Можно не верить одному человеку, позволительно спорить с Грачёвым, даже с профессором Бурловым, но нельзя опровергать всех, тем более поэтов, учёных, признанных авторитетов. Сильный от природы, бывший когда-то глубокий и смелый ум Очкина, не желавший мириться с логикой страшных истин, цеплялся за последнее: я пил понемногу, не был пропойцей, но и этот аргумент рассыпался под тяжестью собственных же наблюдений над собой. Вспоминал себя молодым: он был совершенно другим человеком. Он где бы ни был – оставался самим собой: спорил, доказывал, утверждал. Во всём была своя линия – он защищал её, бился без оглядки. И ходил прямо – не горбился, не прятал глаза. Смеялся! Да, да – и смеялся! Теперь уж не помнит, когда он смеялся последний раз.
И с болью в сердце, с мужеством, оставшимся от прежнего Очкина, он мысленно заключал: я стал другим, несомненно: однако же не всё потеряно, и я ещё найду в себе силы начать новую жизнь.
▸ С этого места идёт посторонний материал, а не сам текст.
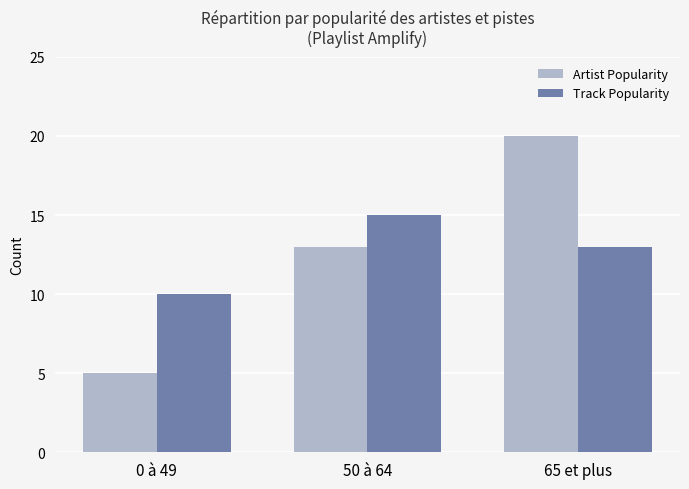

Reading right to left, list all the values displayed in this chart.

Artist Popularity: 20	13	5
Track Popularity: 13	15	10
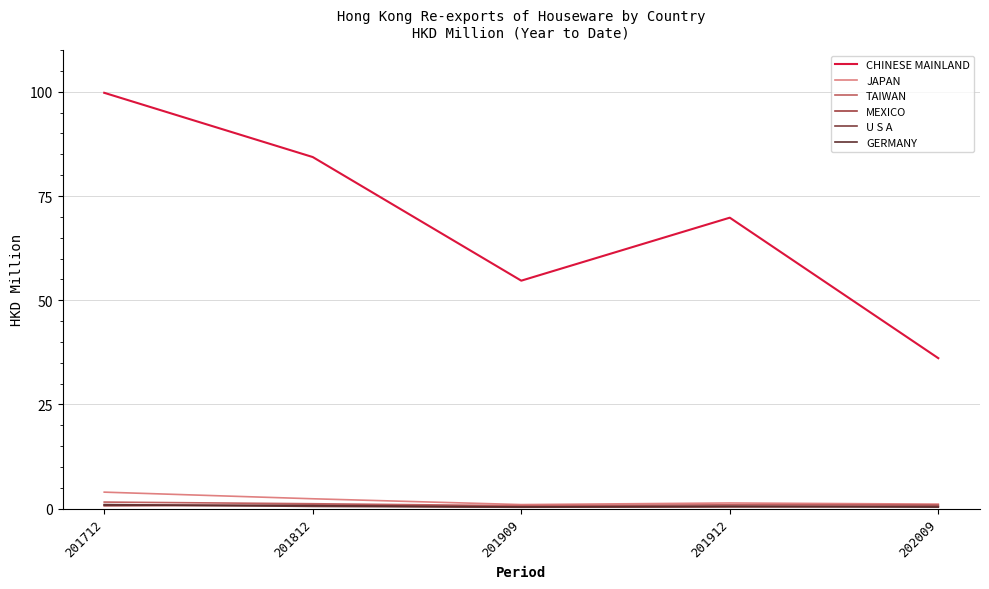

Reading left to right, list all the values displayed in this chart.

CHINESE MAINLAND: 201712=99.8	201812=84.3	201909=54.7	201912=69.8	202009=36.1
JAPAN: 201712=4.0	201812=2.4	201909=1.0	201912=1.4	202009=1.1
TAIWAN: 201712=1.6	201812=1.2	201909=0.7	201912=0.9	202009=0.9
MEXICO: 201712=0.7	201812=0.9	201909=0.4	201912=0.5	202009=0.6
U S A: 201712=1.0	201812=0.5	201909=0.3	201912=0.4	202009=0.5
GERMANY: 201712=0.9	201812=0.7	201909=0.4	201912=0.6	202009=0.4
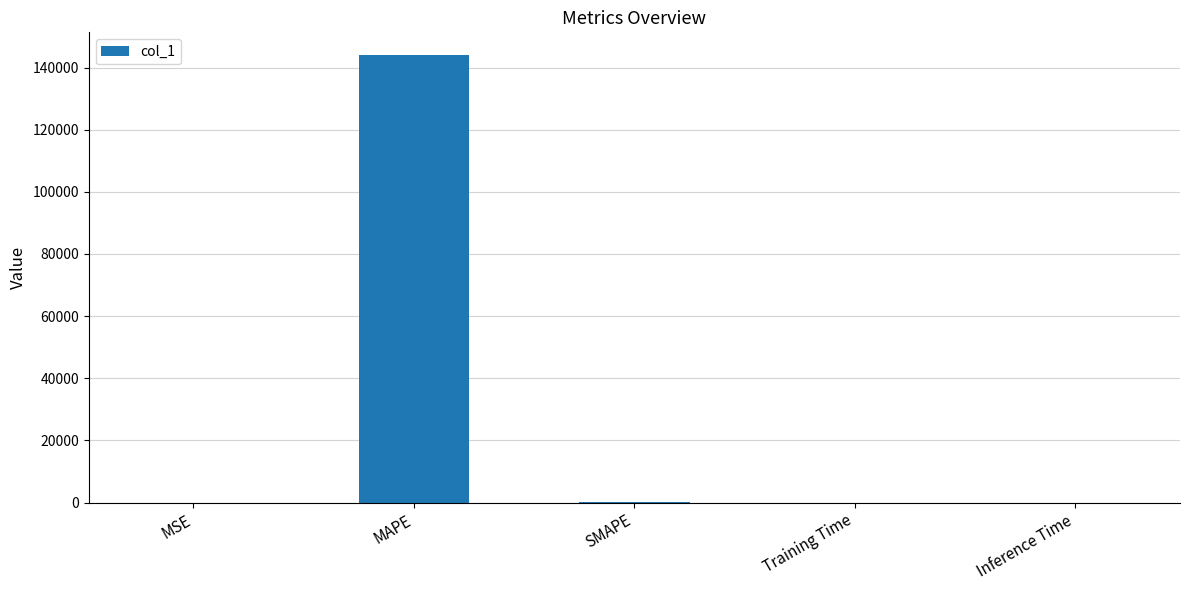

The value at Inference Time is 0.0. True or false?

True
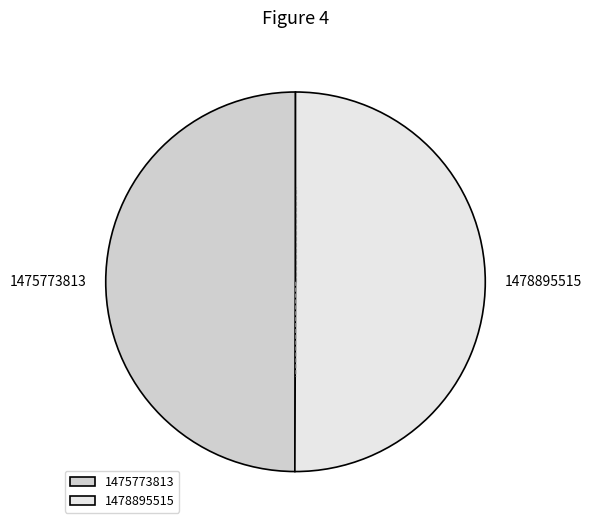

Approximately how many times larger is the value at 1475773813 compared to 1478895515?

1.0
Местная власть не нашла криминала в действиях Очкина – оставила за ним дачу. На собрании акционеров директором избрали Веру Михайловну. Об Очкине сказала: «Михаил Игнатьевич – талантливый организатор производства, крупный инженер, мы найдём ему работу по его знаниям».
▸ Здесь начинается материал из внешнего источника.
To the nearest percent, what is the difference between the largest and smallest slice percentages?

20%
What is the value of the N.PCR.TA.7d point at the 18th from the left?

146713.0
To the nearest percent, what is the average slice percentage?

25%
Как раз в эти дни Грачёв оформил отпуск и жил безвыездно на даче.
В школах наступили каникулы, и с Грачёвым неотлучно жили Роман и Юрий. На новом «жигулёнке», недавно купленном Грачёвым, они мотались по городу, закупали рыболовецкие снасти, запасные части для катера, искали плиту, колосники и прочие предметы для бани, которую решили построить тем же летом на усадьбе.
На третий день отдыха, закупив очередную партию нужных вещей, поехали в клинику профессора Бурлова. В палату к Очкину вошли все втроём. Очкин уже знал ребят и был рад их появлению в день выписки.
По обычной своей манере сурово глянул исподлобья на Грачёва, спросил:
– Ты чего всем семейством?
– За тобой приехали. Вот ребята тебе кабинет прибрали, в дом теперь газ подвели. И плита, и отопление – всё газовое. Живи, радуйся!
Не хотел Очкин показывать радость, хлынувшую в душу от этих слов; склонился над выдвинутым ящиком, складывал в сумку бритву, помазок, зубную щётку, мыло.
Хотелось сказать Грачёву и ребятам слова любви и благодарности, но Очкин отвык от проявлений нежности, не знал, как это делают, считал их неуместными.
Робко, украдкой кидал на ребят взгляды, полные нерастраченных отцовских чувств, слышал, как гулко бьётся уставшее от болезни и многих испытаний сердце, и ниже склонял голову, по привычке что-то выговаривал Грачёву.